Friday, August 11, 2006

Slow news day again.

Not a lot going on lately that's really worth commenting on. A few items in here, though.

First, I'm going to ignore the Lieberman-Lamont thing. Basically because it's happening as everyone was pretty confident it would -- Lamont got the nomination, but Lieberman is an entitled crybaby and won't back out with dignity. Until we see some polling data about who's likely to win in a three-way race, it's not worth much commentary.

Second, according to this, PM Stevie has tapped a Liberal MP to help advise him on Middle East issues. I actually have no particular objection to this per se -- after all, that's how minority governments are supposed to work, by tapping the resources of multiple parties. What's disturbing about this particular instance, though, is it signals the continuing willingness of the federal Liberals to prop up this government rather than serve as an effective Opposition. If the Liberals want to advise the Prime Minister, they could just as easily do it in public and in Parliament. Instead, it's happening in a back-channel, covert way -- the MP in question, Mr. Wajid Khan, will be reporting directly to the PMO. So, instead of openness and accountability, we get collusion between the two major federal parties. Nice.

Third, the whole London terror plot thing. I'm very suspicious about this. There's been too many terror arrests that are hopelessly overblown: the Canadian terror plot recently, for example, or the Brazilian shot entering the London Underground. It's not that terrorists don't exist -- they do, and they have for years. It's also not that terrorists wouldn't attack Canada -- if an attack on Canada might further their political agenda, they would plan and attempt to execute one (of this I have no doubt). But, whenever someone is arrested or suspected of planning a terrorist attack, there's a huge wave of fear-mongering that is entirely disproportionate to the reality of the situation. This is a case in point.
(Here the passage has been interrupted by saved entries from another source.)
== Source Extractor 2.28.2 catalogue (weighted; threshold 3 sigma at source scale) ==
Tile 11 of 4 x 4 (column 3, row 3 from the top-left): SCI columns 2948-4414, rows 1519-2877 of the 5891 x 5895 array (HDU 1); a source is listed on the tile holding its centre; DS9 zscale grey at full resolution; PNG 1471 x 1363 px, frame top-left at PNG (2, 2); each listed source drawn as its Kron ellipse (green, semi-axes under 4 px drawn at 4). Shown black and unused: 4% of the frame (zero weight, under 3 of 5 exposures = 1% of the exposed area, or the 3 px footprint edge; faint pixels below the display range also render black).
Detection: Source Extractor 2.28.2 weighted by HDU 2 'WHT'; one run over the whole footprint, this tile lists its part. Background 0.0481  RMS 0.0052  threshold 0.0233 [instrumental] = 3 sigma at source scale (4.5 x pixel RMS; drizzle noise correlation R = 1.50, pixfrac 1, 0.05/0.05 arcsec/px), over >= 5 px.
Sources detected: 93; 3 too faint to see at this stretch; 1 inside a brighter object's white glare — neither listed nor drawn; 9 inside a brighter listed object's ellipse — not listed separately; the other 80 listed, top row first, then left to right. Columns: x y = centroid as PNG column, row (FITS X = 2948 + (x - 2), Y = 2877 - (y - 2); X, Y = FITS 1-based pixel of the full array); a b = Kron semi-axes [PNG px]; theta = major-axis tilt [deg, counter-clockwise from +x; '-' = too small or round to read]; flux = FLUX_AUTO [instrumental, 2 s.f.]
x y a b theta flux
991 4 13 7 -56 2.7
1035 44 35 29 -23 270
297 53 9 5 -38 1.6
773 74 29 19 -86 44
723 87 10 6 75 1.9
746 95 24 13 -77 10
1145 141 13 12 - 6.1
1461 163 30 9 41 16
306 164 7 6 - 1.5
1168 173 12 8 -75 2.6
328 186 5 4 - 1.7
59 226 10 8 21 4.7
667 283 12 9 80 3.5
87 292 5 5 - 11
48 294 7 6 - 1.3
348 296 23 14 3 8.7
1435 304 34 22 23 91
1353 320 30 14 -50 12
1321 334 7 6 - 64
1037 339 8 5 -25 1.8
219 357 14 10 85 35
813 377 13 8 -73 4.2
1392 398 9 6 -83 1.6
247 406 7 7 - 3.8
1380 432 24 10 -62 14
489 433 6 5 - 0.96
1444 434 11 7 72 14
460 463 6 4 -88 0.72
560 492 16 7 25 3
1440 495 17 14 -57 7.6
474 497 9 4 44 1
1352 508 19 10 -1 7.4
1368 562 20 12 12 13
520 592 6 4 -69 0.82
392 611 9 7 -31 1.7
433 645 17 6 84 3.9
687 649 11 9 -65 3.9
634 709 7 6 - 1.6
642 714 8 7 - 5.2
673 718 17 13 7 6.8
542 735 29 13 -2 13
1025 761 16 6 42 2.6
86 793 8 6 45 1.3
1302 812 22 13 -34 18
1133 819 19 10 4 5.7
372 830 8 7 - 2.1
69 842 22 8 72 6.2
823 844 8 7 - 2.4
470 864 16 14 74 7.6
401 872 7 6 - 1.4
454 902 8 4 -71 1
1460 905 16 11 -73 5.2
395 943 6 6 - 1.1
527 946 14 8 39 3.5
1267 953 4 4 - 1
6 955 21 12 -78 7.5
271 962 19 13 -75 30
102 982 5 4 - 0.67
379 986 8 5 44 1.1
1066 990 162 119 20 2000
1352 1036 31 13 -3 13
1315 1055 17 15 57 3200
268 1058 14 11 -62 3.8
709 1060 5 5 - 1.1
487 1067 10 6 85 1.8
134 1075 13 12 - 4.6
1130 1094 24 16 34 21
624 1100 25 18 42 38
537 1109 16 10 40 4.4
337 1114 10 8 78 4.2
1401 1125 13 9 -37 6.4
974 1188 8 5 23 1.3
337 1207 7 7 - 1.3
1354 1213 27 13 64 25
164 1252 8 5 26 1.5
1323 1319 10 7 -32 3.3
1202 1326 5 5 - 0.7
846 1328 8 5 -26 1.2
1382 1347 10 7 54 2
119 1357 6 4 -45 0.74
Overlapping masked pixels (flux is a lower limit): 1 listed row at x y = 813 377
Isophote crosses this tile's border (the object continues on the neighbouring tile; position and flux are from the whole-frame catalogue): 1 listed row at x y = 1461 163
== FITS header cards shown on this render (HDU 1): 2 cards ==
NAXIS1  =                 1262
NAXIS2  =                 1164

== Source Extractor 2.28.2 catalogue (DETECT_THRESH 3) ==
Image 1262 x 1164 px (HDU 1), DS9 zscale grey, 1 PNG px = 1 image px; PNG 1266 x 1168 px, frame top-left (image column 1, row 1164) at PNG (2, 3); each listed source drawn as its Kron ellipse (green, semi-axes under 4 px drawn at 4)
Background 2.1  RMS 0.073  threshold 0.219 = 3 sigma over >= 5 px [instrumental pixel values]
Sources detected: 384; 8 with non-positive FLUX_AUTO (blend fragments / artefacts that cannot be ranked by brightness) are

There was allegedly a plot to bring liquid explosives onto planes. Let's take it as given that this is, in fact, true (although it still has to be proven in court -- another point that tends to get overlooked). But, the people planning this attack were arrested. In other words, the current system seems to be working. And yet, now anyone flying is barred from bringing liquids on board, with a handful of exceptions. (It's worth noting how easy it would be to exploit these exceptions. Get a bottle of prescription medication, empty the medication, and replace it with explosive. While security officials could insist that the contents of a juice container or baby bottle be sampled in front of them, I fail to see how they could insist that prescription medication -- or even insulin -- be subject to the same restriction.) Why this additional restriction is supposed to help prevent further attacks, when the current restrictions successfully did just that, is completely opaque. Perhaps the thought is that not all the conspirators have been arrested? If that's the case, though, then isn't holding a big press conference announcing that some, but not all, of the suspected terrorists have been arrested a stupendously bad idea? If the idea is to actually catch the terrorists, that is.

But, by all means, let's all hide under the bed from the big scary terrorists that hate our freedoms. It's easier than thinking, I suppose. Yes, Bush is making that claim:

In the US, President George Bush said the plot was "a stark reminder that this nation is at war with Islamic fascists who will use any means to destroy those of us who love freedom".
The man's never met a talking point he couldn't recite.


Cidney said...

You linked to a subscription-required article! Isn't that unfair?

I flew from Chicago on Friday (and back today). The -one- advantage of the situation that I could see was that it was very easy to empty the plane, since almost no one had carry-on luggage. Actually, by that point it wasn't too bad at all, although Thursday sounds absolutely insane (and wasteful.)

ADHR said...

Yes, but The Independent is the one requiring subscriptions, not me. ;) Actually, it's subscription-free if you read it on the day -- it only goes behind the wall after a couple days.

Short hops won't be so bad (unless you're travelling for business, in which case you're almost better off driving), but long flights are going to be a nightmare. Toronto-Heathrow is about eight hours -- can you imagine going through that without any carry-on? (To say nothing of the prices the airlines charge for something to eat or drink.)